### Directions for this task
Produce again, without any change, the lines running from the one with "新华社北京3月5日电 国务院总理李强5日在政府工作报告中介" through the final line of the data below, and only those.

***** Available data *****

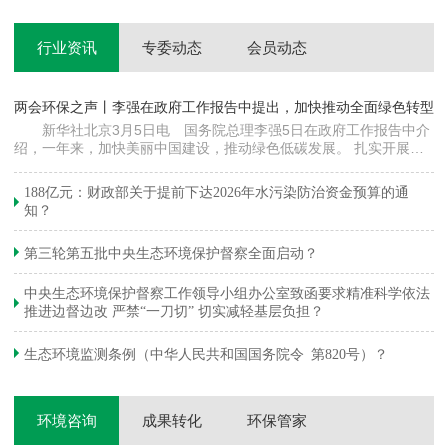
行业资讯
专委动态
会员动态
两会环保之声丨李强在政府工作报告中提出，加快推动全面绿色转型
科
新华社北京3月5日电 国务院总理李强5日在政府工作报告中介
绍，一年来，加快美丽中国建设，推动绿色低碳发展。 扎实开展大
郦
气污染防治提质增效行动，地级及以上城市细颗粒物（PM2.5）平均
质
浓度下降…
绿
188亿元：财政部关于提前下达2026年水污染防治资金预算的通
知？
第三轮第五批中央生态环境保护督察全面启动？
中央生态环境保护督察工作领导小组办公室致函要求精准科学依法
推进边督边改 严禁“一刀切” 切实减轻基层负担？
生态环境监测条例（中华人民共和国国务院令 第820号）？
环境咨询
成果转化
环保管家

*****

### Output of the exercise
新华社北京3月5日电 国务院总理李强5日在政府工作报告中介
绍，一年来，加快美丽中国建设，推动绿色低碳发展。 扎实开展大
郦
气污染防治提质增效行动，地级及以上城市细颗粒物（PM2.5）平均
质
浓度下降…
绿
188亿元：财政部关于提前下达2026年水污染防治资金预算的通
知？
第三轮第五批中央生态环境保护督察全面启动？
中央生态环境保护督察工作领导小组办公室致函要求精准科学依法
推进边督边改 严禁“一刀切” 切实减轻基层负担？
生态环境监测条例（中华人民共和国国务院令 第820号）？
环境咨询
成果转化
环保管家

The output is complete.